Sterility testing at the initial time point is not considered sufficient to demonstrate the microbial integrity of a container-closure system.
Documentation of the sensitivity of the container-closure integrity test should be provided.
- Preservative Effectiveness
The efficacy of preservative systems to control bacteria and fungi inadvertently introduced during drug product use should be demonstrated at the minimum concentration specified for drug product release or at the minimum concentration specified for the end of the expiration dating period, whichever is less.
The efficacy of preservative systems is judged by their effect on microorganisms, microbial challenge assays should be performed.
The United States Pharmacopeia (USP) provides a microbial challenge assay under the title “Antimicrobial Preservatives[1]Effectiveness.”
For purposes of the stability protocol, the first three production lots should be tested with a microbial challenge assay at the beginning and end of the stability period.

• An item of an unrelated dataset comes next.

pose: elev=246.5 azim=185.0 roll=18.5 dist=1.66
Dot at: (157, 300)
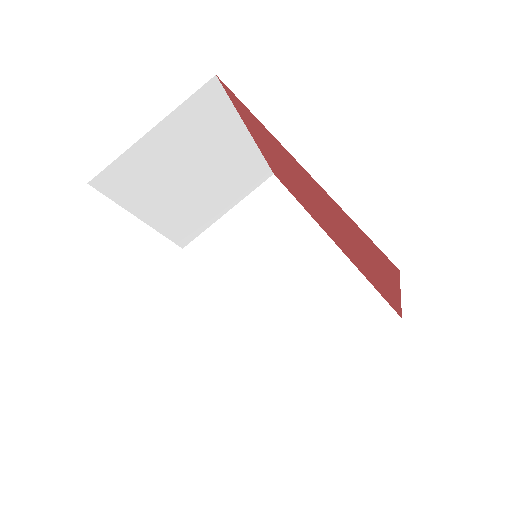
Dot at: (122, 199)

Chemical assays to monitor the concentration of preservatives should be performed at all test intervals.
For subsequent lots placed on stability, chemical assays may be adequate to demonstrate the presence of specified concentrations of preservatives, and such testing should be carried out according to the approved stability study protocol.
- Pyrogen or Endotoxin Testing
For drug products purporting to be pyrogen free, it is recommended that pyrogen or endotoxin tests be carried out at the beginning and end of the stability period as part of the approved stability study protocol.